-- WHAT NEEDS TO BE DONE --
Reproduce the data from its first line through the line containing "title Como criar", inclusive, substituting "Detect" for every "Identify" and leaving everything else unchanged.

-- GIVEN RECORDS --
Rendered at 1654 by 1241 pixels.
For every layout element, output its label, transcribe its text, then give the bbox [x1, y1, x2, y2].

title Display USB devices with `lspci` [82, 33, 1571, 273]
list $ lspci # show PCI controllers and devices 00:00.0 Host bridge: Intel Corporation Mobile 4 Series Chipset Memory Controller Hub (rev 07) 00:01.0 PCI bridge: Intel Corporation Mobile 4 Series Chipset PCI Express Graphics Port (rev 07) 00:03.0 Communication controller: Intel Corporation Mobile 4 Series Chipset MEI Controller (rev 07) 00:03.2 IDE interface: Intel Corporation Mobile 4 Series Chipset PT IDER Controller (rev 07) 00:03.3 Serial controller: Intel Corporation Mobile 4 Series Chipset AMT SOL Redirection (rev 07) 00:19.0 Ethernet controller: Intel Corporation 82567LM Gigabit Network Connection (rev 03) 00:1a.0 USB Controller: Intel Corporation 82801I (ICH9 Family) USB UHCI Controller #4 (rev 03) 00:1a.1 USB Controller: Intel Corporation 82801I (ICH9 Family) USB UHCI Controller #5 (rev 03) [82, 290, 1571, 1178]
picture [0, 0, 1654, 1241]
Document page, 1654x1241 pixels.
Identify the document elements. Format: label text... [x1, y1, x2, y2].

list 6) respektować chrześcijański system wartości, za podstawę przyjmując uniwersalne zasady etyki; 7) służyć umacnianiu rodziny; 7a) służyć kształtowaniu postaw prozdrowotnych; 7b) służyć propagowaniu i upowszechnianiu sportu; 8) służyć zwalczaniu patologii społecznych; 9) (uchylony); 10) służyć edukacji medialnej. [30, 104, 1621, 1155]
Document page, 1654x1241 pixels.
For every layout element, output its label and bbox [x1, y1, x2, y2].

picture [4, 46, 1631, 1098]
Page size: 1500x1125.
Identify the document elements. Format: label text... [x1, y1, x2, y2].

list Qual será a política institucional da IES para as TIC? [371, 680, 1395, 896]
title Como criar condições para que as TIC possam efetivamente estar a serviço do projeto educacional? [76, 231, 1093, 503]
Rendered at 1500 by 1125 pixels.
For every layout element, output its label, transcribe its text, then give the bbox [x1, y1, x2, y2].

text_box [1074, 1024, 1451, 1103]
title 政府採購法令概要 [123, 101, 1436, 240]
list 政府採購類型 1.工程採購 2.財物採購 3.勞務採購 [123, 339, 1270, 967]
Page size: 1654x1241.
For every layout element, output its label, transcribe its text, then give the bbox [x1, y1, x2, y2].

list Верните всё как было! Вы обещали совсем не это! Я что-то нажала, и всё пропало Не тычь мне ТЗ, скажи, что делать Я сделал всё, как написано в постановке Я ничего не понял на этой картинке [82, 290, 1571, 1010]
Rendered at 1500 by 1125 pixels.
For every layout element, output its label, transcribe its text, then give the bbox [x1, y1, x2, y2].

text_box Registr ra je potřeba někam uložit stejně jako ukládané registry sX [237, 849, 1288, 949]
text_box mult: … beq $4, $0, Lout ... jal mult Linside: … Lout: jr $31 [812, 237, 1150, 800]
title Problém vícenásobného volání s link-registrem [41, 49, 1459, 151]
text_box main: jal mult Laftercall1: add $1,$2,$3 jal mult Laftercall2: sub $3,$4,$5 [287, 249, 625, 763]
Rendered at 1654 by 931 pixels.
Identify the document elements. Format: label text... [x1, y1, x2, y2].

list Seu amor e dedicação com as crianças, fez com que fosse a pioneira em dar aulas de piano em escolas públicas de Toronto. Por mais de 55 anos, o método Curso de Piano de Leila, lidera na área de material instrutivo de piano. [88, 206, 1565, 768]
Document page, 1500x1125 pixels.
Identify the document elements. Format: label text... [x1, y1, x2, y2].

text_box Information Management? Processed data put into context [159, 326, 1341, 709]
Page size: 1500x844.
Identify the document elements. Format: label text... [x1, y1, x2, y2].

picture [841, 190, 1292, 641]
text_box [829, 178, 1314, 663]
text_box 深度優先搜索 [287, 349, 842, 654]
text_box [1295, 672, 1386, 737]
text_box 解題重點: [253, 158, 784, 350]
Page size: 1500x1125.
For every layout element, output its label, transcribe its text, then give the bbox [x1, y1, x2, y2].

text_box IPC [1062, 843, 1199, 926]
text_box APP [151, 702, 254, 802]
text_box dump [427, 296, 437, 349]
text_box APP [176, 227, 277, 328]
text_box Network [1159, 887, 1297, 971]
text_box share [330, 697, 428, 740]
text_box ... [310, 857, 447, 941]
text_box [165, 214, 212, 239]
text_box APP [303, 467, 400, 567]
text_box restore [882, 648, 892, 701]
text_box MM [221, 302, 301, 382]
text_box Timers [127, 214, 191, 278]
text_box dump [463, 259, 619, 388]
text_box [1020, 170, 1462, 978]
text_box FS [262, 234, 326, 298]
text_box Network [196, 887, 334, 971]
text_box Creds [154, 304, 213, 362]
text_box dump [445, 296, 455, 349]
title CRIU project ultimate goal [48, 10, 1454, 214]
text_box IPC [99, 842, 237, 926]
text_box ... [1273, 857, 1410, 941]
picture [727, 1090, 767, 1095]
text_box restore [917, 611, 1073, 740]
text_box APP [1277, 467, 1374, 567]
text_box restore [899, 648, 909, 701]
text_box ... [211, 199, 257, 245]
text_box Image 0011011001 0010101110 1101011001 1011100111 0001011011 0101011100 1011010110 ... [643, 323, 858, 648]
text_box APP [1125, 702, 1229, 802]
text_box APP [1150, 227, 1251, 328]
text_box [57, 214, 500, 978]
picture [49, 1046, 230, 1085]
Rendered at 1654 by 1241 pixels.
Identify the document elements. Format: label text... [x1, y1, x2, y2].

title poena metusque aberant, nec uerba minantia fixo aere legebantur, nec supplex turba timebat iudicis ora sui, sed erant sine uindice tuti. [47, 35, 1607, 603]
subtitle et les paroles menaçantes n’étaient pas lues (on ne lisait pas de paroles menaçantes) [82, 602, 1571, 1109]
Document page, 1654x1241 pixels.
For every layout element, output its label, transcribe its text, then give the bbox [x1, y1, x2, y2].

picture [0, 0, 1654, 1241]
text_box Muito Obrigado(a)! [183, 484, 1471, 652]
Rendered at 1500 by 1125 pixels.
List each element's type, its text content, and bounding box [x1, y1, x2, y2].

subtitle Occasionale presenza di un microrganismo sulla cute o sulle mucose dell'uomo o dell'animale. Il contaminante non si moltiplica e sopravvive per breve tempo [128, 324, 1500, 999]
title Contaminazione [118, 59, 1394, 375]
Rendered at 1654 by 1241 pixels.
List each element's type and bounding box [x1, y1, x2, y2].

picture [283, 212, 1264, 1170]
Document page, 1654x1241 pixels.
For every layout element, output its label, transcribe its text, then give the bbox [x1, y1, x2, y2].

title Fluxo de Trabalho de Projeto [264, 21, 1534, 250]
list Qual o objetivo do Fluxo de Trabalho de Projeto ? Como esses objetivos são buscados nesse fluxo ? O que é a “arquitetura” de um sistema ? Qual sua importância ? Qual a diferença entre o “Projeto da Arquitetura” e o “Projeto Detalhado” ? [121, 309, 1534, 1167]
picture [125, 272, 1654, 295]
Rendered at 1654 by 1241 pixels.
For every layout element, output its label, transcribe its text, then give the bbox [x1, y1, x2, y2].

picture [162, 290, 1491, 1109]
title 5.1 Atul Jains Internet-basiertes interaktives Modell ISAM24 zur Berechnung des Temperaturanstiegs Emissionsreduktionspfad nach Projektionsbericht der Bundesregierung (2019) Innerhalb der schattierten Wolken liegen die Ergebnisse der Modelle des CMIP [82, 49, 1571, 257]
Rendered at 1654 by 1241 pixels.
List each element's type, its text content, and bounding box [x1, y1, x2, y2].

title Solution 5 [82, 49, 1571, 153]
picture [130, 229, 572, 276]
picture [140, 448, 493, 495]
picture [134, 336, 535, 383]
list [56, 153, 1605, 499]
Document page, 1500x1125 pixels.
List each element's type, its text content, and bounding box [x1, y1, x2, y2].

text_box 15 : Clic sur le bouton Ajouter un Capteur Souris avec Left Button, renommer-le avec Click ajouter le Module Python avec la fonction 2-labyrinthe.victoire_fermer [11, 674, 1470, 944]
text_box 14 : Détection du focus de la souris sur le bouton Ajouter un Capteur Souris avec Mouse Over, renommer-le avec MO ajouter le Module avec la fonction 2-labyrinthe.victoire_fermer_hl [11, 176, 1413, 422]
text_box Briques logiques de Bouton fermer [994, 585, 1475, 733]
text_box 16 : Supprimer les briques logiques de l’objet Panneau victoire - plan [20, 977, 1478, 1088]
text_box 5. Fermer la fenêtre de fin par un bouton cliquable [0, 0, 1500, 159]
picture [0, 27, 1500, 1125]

-- THE RESPONSE --
Rendered at 1654 by 1241 pixels.
For every layout element, output its label, transcribe its text, then give the bbox [x1, y1, x2, y2].

title Display USB devices with `lspci` [82, 33, 1571, 273]
list $ lspci # show PCI controllers and devices 00:00.0 Host bridge: Intel Corporation Mobile 4 Series Chipset Memory Controller Hub (rev 07) 00:01.0 PCI bridge: Intel Corporation Mobile 4 Series Chipset PCI Express Graphics Port (rev 07) 00:03.0 Communication controller: Intel Corporation Mobile 4 Series Chipset MEI Controller (rev 07) 00:03.2 IDE interface: Intel Corporation Mobile 4 Series Chipset PT IDER Controller (rev 07) 00:03.3 Serial controller: Intel Corporation Mobile 4 Series Chipset AMT SOL Redirection (rev 07) 00:19.0 Ethernet controller: Intel Corporation 82567LM Gigabit Network Connection (rev 03) 00:1a.0 USB Controller: Intel Corporation 82801I (ICH9 Family) USB UHCI Controller #4 (rev 03) 00:1a.1 USB Controller: Intel Corporation 82801I (ICH9 Family) USB UHCI Controller #5 (rev 03) [82, 290, 1571, 1178]
picture [0, 0, 1654, 1241]
Document page, 1654x1241 pixels.
Detect the document elements. Format: label text... [x1, y1, x2, y2].

list 6) respektować chrześcijański system wartości, za podstawę przyjmując uniwersalne zasady etyki; 7) służyć umacnianiu rodziny; 7a) służyć kształtowaniu postaw prozdrowotnych; 7b) służyć propagowaniu i upowszechnianiu sportu; 8) służyć zwalczaniu patologii społecznych; 9) (uchylony); 10) służyć edukacji medialnej. [30, 104, 1621, 1155]
Document page, 1654x1241 pixels.
For every layout element, output its label and bbox [x1, y1, x2, y2].

picture [4, 46, 1631, 1098]
Page size: 1500x1125.
Detect the document elements. Format: label text... [x1, y1, x2, y2].

list Qual será a política institucional da IES para as TIC? [371, 680, 1395, 896]
title Como criar condições para que as TIC possam efetivamente estar a serviço do projeto educacional? [76, 231, 1093, 503]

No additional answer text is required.